PEI

Feds spending $2M on new food business incubator in Borden-Carleton

The federal government announced Friday it will help fund Food Works, a Canadian Food Inspection Agency-certified food processing facility able to host multiple tenants. It's also spending $700,000 to get P.E.I. potatoes to new markets.

Ottawa also providing $700K to help diversify market for P.E.I. potatoes

Rendering of the Food Works building in Borden-Carleton, P.E.I. The Canadian Food Inspection Agency-certified food processing facility will be able to house multiple tenants. (Government of Canada)

Ottawa is spending $2 million on the development of a new food industry incubator that's in the works in Borden-Carleton, P.E.I.

The federal government announced Friday it will help fund Food Works, a facility being developed by the Central Development Corporation with backing from the Food Island Partnership.

The project will turn an existing building in the community into a Canadian Food Inspection Agency-certified food processing facility that can house multiple tenants.

Sarah Bennetto O'Brien is the owner and CEO of The Handpie Company, the first business to sign a lease. She said she first heard about the project about a year ago.

"[The Food Island Partnership] mentioned that they might have finally found a place to create this, you know, higher level food manufacturing hub, that nothing like that exists in Prince Edward Island," she said. 

"We'd been trying to scale to that point for a couple of years. At that stage, it was just too big of a jump to make completely on our own as a small business."

Sarah Bennetto O'Brien shows off a hand pie. The Handpie Company is the first business to sign a lease for the future Food Works facility. (Submitted by The Handpie Company)

For The Handpie Company, the CFIA certification will mean they can start shipping their handmade savoury goods outside the province.

"We've kind of outgrown [our facility] in the last three years. We can only get provincial health board certification for our space, which means we can only make hand pies to distribute for our province, which only has a population of 160,000 people," she said.

"A lot of structural elements need to be there. But even just the space, we're going to be able to get into serious manufacturing."

The company has been ramping up hiring ahead of its anticipated move in October. Bennetto O'Brien said at least six other local businesses have expressed interest in signing a lease.

Besides the federal funding, the province is also spending $1 million on the facility.

New funding to diversify markets for P.E.I.'s potatoes

The federal government also announced it is spending $700,000 on a plan to help get P.E.I. potatoes to new markets.
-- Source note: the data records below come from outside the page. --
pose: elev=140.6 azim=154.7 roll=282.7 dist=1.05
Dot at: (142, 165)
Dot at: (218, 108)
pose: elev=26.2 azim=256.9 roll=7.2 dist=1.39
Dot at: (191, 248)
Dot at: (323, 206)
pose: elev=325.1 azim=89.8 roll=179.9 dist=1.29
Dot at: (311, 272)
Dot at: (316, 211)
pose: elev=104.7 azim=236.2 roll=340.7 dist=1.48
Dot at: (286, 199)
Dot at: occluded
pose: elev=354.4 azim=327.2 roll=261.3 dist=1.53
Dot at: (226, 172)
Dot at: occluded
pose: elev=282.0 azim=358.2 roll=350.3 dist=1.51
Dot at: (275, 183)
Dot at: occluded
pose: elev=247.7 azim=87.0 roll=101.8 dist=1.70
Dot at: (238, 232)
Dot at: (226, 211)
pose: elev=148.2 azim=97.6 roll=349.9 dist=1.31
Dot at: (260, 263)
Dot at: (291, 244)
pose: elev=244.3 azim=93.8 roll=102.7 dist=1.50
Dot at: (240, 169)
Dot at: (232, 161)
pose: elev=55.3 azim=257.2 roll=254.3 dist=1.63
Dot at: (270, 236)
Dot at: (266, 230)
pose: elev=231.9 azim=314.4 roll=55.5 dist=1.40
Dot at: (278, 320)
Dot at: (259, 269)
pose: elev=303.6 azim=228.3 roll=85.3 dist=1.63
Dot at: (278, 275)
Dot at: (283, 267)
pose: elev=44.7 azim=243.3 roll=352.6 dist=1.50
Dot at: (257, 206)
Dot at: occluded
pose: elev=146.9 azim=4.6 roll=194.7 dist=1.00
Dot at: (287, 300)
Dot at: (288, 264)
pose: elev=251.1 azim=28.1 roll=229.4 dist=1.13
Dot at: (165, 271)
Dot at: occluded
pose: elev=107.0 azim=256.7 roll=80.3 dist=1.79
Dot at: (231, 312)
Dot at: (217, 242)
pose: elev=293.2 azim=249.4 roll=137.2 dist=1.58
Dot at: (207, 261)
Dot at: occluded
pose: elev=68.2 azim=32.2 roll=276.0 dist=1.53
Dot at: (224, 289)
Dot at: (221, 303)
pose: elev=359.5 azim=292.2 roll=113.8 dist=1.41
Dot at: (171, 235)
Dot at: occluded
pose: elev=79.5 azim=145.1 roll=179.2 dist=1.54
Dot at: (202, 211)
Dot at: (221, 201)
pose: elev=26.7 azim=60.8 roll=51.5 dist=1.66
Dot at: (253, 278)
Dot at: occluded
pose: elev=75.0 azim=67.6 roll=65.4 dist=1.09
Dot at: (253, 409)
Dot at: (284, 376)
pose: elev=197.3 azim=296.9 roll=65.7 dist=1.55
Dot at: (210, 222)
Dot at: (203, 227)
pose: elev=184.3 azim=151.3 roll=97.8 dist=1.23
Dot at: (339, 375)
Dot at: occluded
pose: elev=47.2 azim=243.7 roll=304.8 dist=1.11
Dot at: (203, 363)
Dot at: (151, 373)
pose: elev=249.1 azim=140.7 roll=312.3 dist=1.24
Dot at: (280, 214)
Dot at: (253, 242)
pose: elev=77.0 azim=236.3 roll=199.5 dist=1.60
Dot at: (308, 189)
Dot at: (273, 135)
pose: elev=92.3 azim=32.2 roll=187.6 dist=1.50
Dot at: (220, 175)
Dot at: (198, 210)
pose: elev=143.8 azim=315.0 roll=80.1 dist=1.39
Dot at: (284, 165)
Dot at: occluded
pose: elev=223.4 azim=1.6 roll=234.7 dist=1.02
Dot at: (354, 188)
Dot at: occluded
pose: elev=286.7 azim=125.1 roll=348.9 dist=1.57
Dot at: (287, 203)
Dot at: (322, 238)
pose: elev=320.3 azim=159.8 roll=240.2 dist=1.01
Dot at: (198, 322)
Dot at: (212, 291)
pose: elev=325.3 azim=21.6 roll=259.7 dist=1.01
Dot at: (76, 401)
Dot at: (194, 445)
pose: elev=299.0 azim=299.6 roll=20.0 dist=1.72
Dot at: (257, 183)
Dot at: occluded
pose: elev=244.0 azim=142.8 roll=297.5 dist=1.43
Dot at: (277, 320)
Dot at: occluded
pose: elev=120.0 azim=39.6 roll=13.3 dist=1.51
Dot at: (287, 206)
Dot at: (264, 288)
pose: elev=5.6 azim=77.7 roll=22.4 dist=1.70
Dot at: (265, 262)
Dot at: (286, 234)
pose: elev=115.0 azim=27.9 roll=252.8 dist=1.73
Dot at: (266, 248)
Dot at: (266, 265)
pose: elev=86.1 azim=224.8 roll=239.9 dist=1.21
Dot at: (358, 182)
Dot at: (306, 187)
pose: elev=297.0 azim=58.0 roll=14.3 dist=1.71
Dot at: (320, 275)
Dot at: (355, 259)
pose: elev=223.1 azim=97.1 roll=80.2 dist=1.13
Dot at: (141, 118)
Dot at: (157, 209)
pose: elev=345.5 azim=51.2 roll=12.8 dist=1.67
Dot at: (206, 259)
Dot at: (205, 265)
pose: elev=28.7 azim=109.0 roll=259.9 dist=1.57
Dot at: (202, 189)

The plan will be run by the Food Island Partnership in collaboration with the P.E.I. Potato Board.

Malpeque MP Heath MacDonald said in a news release the plan will help make the Island's potato industry more resilient.

"We recognize this has been a challenging time for P.E.I. potato growers, and the many businesses that support them," he said.

The province is contributing $300,000 to the plan through its potato wart emergency fund.